--- Your assignment ---
Leaving the pictures aside, return all of the data below exactly.

--- Information shown ---
..........
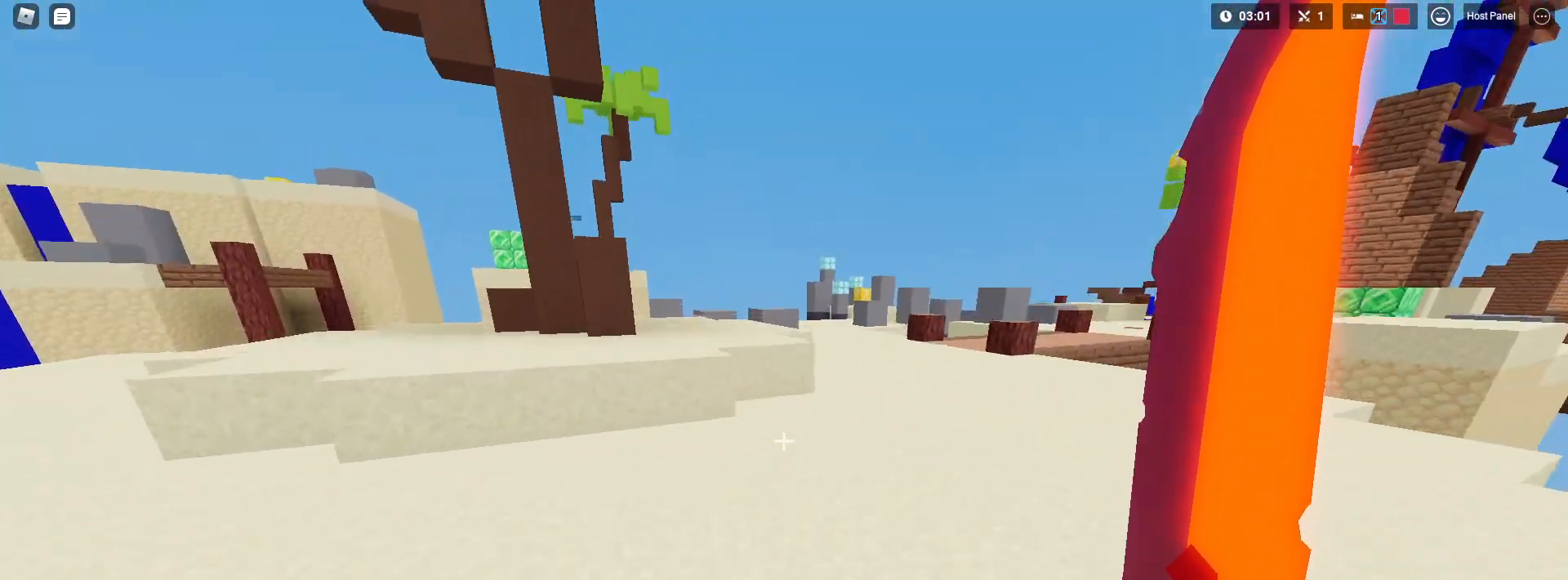
{"keys": ["d", "shift", "w"], "mouse": ["right"], "mouse_move": "still", "events": [[50, "space", "up"], [200, "d", "down"], [283, "d", "up"], [283, "mouse_right", "down"], [283, "tab", "down"], [433, "tab", "up"], [483, "d", "down"]]}
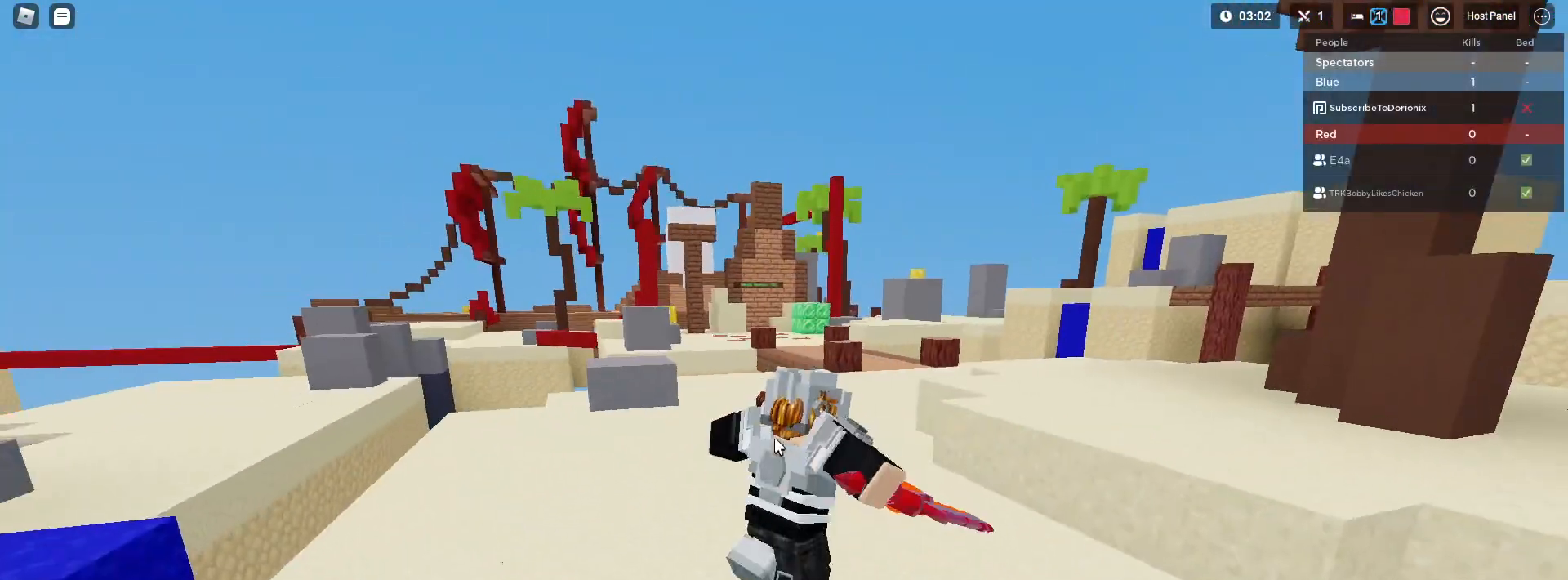
{"keys": ["shift", "w"], "mouse": [], "mouse_move": "still", "events": [[17, "mouse_right", "up"], [67, "d", "up"], [250, "a", "down"], [483, "a", "up"]]}
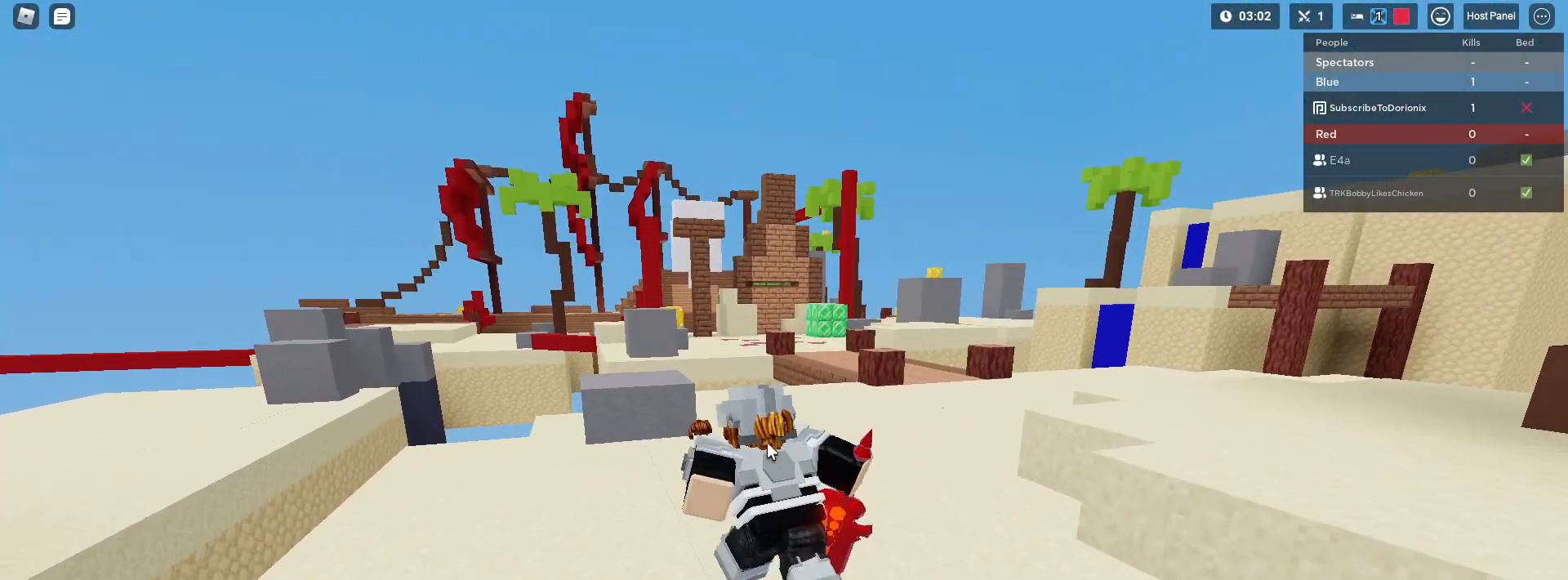
{"keys": [], "mouse": [], "mouse_move": "still", "events": [[33, "w", "up"], [83, "shift", "up"]]}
..........
--- Result of this exercise ---
{"keys": ["d", "shift", "w"], "mouse": ["right"], "mouse_move": "still", "events": [[50, "space", "up"], [200, "d", "down"], [283, "d", "up"], [283, "mouse_right", "down"], [283, "tab", "down"], [433, "tab", "up"], [483, "d", "down"]]}
{"keys": ["shift", "w"], "mouse": [], "mouse_move": "still", "events": [[17, "mouse_right", "up"], [67, "d", "up"], [250, "a", "down"], [483, "a", "up"]]}
{"keys": [], "mouse": [], "mouse_move": "still", "events": [[33, "w", "up"], [83, "shift", "up"]]}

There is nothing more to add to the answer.